Racismo

Un policía blanco asesinó en Minneapolis al afroamericano George Floyd. Pero esta vez el asesinato de un ciudadano a manos de la policía no ha sido un número más en una estadística que alcanza cada año mil muertes, dos tercios de ellas de personas negras. En esta ocasión, la gota ha colmado el vaso de un racismo institucional tan persistente como insoportable.

Desde hace dos semanas, decenas de miles de personas en todo el planeta, empezando por las ciudades de los propios EE.UU., se han lanzado a las calles para reclamar que las vidas negras importan “Black Lives Matters”. Un día tras otro, los gritos de denuncia y de exigencia de justicia e igualdad desafían a los toques de queda, a los policías o a los militares. El pasado domingo, Washginton fue un clamor al que se unión el resto del mundo. En las principales ciudades del Reino de España y en el resto de Europa se desarrollaron acciones de contra el racismo. En Brístol, la estatua de un traficante de esclavos y “prócer” de la ciudad acabó en el río.

Este crecimiento de la protesta se halla directamente relacionado con la discriminación que sufre en todo el planeta la población negra. Si bien hace tiempo que se acabó con el sufrimiento de la esclavitud, no han terminado ni el colonialismo imperialista ni el racismo. Un racismo alimentado por la desigualdad que lo ampara, y que se promueve y aplica en nombre de leyes como la de extranjería en el caso de España y de otras peores o parecidas en toda Europa. Leyes que recorren el espinazo de Estados como el español y que para su funcionamiento implican dinero, aparatos de justicia y policías que las hagan efectivas. Normas legales que alimentan los prejuicios entre la población y protegen el abuso de poder.

En 2014 una quincena de inmigrantes subsaharianos perdieron la vida por disparos de la Guardia Civil en la playa del Tarajal de Ceuta. En 2018, Mame Mbaye murió a manos de la policía en Lavapiés, en Madrid. Miles de personas se encuentran sin papeles, incapacitados legalmente siquiera para comprar una tarjeta de teléfono móvil. Su piel, su origen y su falta de medios marcan su sino bajo el capitalismo. No hay justicia ni derechos para ellos.

El estado de alarma que se acerca a su fin ha confinado a las personas, pero no al racismo. El alto número de denuncias policiales de personas de etnia gitana o latina durante el mismo así lo acredita.
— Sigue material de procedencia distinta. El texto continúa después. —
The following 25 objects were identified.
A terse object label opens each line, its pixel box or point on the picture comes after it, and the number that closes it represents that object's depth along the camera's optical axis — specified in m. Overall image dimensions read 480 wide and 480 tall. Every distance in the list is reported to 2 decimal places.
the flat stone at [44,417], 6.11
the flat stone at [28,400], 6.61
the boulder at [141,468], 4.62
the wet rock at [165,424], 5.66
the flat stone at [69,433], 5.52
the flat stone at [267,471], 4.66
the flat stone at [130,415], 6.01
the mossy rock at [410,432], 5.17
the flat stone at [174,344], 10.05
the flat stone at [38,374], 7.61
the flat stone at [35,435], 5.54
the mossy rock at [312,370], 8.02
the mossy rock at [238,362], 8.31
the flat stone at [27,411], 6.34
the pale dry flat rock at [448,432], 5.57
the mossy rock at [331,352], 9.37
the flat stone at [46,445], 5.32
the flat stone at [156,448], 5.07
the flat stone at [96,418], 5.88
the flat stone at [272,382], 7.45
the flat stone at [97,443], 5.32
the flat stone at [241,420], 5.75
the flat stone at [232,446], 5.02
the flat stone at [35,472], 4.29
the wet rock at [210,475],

La xenofobia tiene en la aporofobia un aliado inseparable y un elemento básico de supuesta justificación argumental.

No habrá paz si no existe la justicia que se reclama en las calles; y para que la justicia avance, hace falta derogar las leyes que amparan ese racismo institucional en el Reino, como la de extranjería o las leyes mordaza. Es necesario cerrar definitivamente los CIE que ahora se hallan vacíos. Resulta imprescindible avanzar decididamente en la igualdad real republicana y en la libertad que la acompaña. Para ello hace falta una fuerte inversión social en lo público, en campos como sanidad, educación o vivienda, y también en dignidad a través de una Renta Básica Universal que garantice la existencia material de todas las personas.

Derribar el racismo apela a la inexorable lucha por la plena igualdad real entre las personas. O, dicho de otra manera, a oponernos a la inequidad social y política y, en particular, al sistema económico construido sobre la explotación de la mayoría y la desigualdad que la acompaña: el capitalismo.